Für komplexere Projekte sind möglicherweise auch die entsprechenden mechanischen Zeichnungen, Leiterplattensteckverbinderspezifikationen, Schnittstellendetails und vorhandene Displaydokumentation erforderlich.
Benutzerdefiniertes FPC ist am nützlichsten, wenn das Standarddisplay bereits die Kernanforderungen erfüllt, die Verbindung jedoch eine praktische Integration verhindert.
Typische Situationen sind:
Die Hauptplatine ist nicht dort positioniert, wo sie vom Standard-FPC erreicht werden kann.
Der Standard-FPC geht in die falsche Richtung.
Der Stecker passt nicht zur Leiterplatte des Kunden.
Die Pinbelegung muss angepasst werden.
Der verfügbare Einbauraum ist zu begrenzt.
Der FPC benötigt eine bestimmte Form oder einen bestimmten Routing-Pfad.
Touch-, Display- oder Hintergrundbeleuchtungsanschlüsse müssen in eine bestimmte Baugruppe integriert werden.
Eine Hochgeschwindigkeitsschnittstelle erfordert eine andere Routing-Anordnung.
In diesen Fällen kann ein Austausch des FPC manchmal das Integrationsproblem lösen, ohne dass das LCD-Panel selbst ausgetauscht werden muss.
Dies kann insbesondere dann sinnvoll sein, wenn Displaygröße, Auflösung, Helligkeit oder optische Eigenschaften bereits ausgewählt wurden und ansonsten zum Produkt passen.
Ein kundenspezifischer FPC ist nicht einfach ein längeres flexibles Kabel.
Bei einer LCD-Display-Baugruppe kann bestimmt werden, wie das Display elektrisch mit der Hauptplatine verbunden ist und wie diese Verbindung in die mechanische Struktur des Endprodukts passt.
Länge, Form, Stecker, Pinbelegung, Biegebedingungen und verfügbarer Platz müssen alle zusammenarbeiten. Bei Hochgeschwindigkeitsschnittstellen wie MIPI DSI, LVDS und eDP wird der FPC ebenfalls Teil des Signalpfads und erfordert möglicherweise zusätzliche Überlegungen zum elektrischen Design.
Der beste Ansatz besteht daher darin, mit den tatsächlichen Produktbeschränkungen zu beginnen.
Wenn ein Standard-FPC bereits die mechanischen und elektrischen Anforderungen erfüllt, besteht möglicherweise kein Grund, ihn anzupassen.
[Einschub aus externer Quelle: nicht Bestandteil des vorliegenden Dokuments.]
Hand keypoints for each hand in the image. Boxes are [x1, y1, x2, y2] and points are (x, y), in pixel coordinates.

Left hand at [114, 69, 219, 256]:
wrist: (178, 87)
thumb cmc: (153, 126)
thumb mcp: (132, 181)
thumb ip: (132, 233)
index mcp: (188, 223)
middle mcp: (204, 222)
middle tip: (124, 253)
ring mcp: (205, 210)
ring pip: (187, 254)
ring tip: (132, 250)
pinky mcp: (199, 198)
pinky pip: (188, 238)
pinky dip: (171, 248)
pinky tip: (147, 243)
Ist dies nicht der Fall, kann das kundenspezifische FPC-Design als Teil der umfassenderen LCD- oder Touch-Display-Integration betrachtet werden und nicht als separate Komponente behandelt werden.
Oftmals ja. Die FPC-Länge kann an den erforderlichen Abstand zwischen Display und Hauptplatine angepasst werden, sofern das resultierende mechanische und elektrische Design für die Anwendung geeignet bleibt.
Ja, abhängig von der Displaykonstruktion und dem Herstellungsprozess. Eine benutzerdefinierte FPC-Geometrie kann dazu beitragen, dass die Verbindung dem verfügbaren Routing-Pfad innerhalb eines Gehäuses folgt.
Es kann in einem benutzerdefinierten Display-Projekt für eine andere Pinbelegung ausgelegt werden, es muss jedoch die vollständige elektrische Schnittstelle überprüft werden. Bei Hochgeschwindigkeitsschnittstellen muss der Signalführung und -integrität besondere Aufmerksamkeit gewidmet werden.
Es kann. Beim FPC-Design für Hochgeschwindigkeitsschnittstellen wie MIPI DSI, LVDS und eDP müssen jedoch die elektrischen Eigenschaften der Verbindung und nicht nur ihre physikalischen Abmessungen berücksichtigt werden.
FPC ist eine flexible gedruckte Schaltung mit mehr Freiheit für kundenspezifische Schaltungsgeometrie und -integration, während FFC im Allgemeinen ein standardisiertes flaches flexibles Kabel ist. Die geeignete Wahl hängt von der erforderlichen mechanischen und elektrischen Konstruktion ab.
Zumindest sollten das Anzeigemodell, die Schnittstelle, die Pinbelegung, die erforderlichen FPC-Abmessungen, die Anschlussanforderungen, die Position der Hauptplatine und mechanische Einschränkungen definiert werden. Bei komplexen Projekten können mechanische Zeichnungen und Leiterplattensteckverbinderspezifikationen dem Hersteller dabei helfen, die vollständige Verbindung zu bewerten.